Der geschlechtsneutrale Schweizer
Aus Wir machen uns unsere Sprache selber: Ein Feminar. Siebenundundvierzigste Lektion.
[Dieser Text erschien am 13. Juni 2010 in der NZZ am Sonntag, Rubrik "Der Externe Standpunkt". Er wurde von der Redaktion der NZZ leicht verändert. Hier lesen Sie das Original.]
Was stellen Sie sich vor, wenn Sie Wörter wie ‚Schauspieler’, ‚Dichter’, Fußgänger’, ‚Leser’, ‚Schweizer’ hören oder lesen? Diese Wörter, so versichert uns die patriarchale Grammatik, sind geschlechtsneutral. Stellen Sie sich also einen geschlechtsneutralen Schweizer vor? Versuchen Sie es doch einmal. Sie sehen, es geht nicht - allerdings versichern mir manche Frauen, bei Schweizern ginge es vielleicht noch am ehesten.
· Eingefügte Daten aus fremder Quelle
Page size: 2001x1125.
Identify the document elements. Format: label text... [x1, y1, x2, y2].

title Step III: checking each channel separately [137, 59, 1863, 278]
Wenn ich diesen Text von 1995 vorlese, lacht das Publikum herzlich über “die eher geschlechtsneutralen Schweizer”. Die Debatte über (geschlechter)gerechten Sprachgebrauch war damals schon fast 30 Jahre im Gange. Inzwischen sind weitere 15 Jahre ins Land gegangen, der faire Sprachgebrauch hat sich weiter ausgebreitet, das Maskulinum steht beschämt in der Ecke und beweint den Verlust seiner Fähigkeit, selbstverständlich für beide Geschlechter zu stehen. Bis heute reizt das die Konservativen zu wütenden Attacken. Der rechte Schweizer will offenbar lieber geschlechtsneutral bleiben - selbst wenn er dafür ausgelacht wird.
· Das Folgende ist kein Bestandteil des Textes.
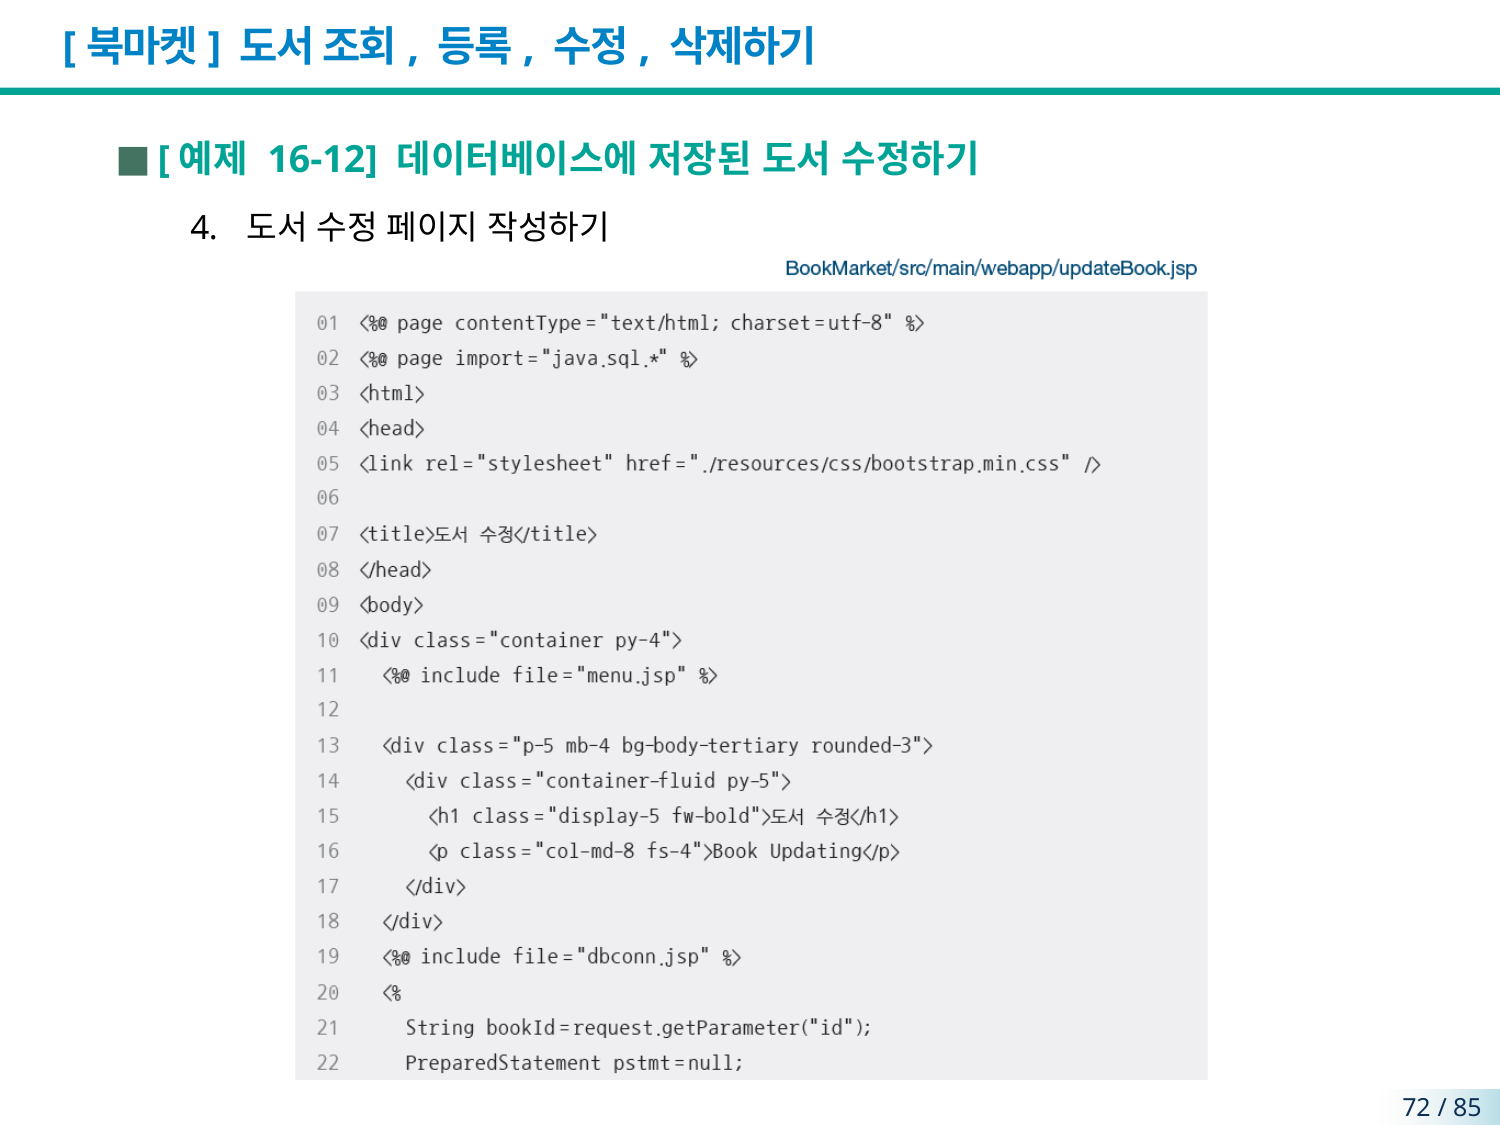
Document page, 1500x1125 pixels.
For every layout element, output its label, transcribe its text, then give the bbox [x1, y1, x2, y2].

title [북마켓] 도서 조회, 등록, 수정, 삭제하기 [47, 5, 1325, 84]
picture [291, 252, 1208, 1080]
list [예제 16-12] 데이터베이스에 저장된 도서 수정하기 도서 수정 페이지 작성하기 [100, 127, 1459, 1050]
Der jüngste Erfolg der feministischen Sprachpolitik ist der Leitfaden der Stadt Bern, über den sich derzeit im Internet zahlreiche Schweizer und ein paar Schweizerinnen in ausufernden Kommentaren ereifern. Dazu angestiftet werden sie von hämischen Zeitungsartikeln, die die lobenswerte Berner Initiative als typisch rotgrüne Hirnrissigkeit hinstellen. Sie werden der hechelnden Jagdmeute hingeworfen, und schon hetzt sie los.
Das Thema sprachliche Gerechtigkeit - auch noch für Frauen! - war schon immer ein Garant für massive Proteste von Männern, heute bevorzugt im Internet - somit Garant für erhöhte Besucherzahlen und mehr Profit durch Anzeigen. Vor einem Jahr generierte ein Interview mit mir - "Längerfristig bin ich für die Abschaffung des 'in'" - über 700 gehässige Kommentare bei der österreichischen “dieStandard”, der feministischen Ablegerin von “Der Standard”. Die normale Anzahl der Kommentare dort ist 10-20. Beim Tagesanzeiger bekam der Artikel “Keine Fussgängerstreifen mehr in Bern” bisher 428 Kommentare, und “Blick” mit seinem irreführend betitelten “Weder Vater noch Mutter - Beamte sollen künftig ‘das Elter’ sagen” 250 Kommentare. Die Blätter frohlocken: “So viele Kommentare hatten wir selten / noch nie!”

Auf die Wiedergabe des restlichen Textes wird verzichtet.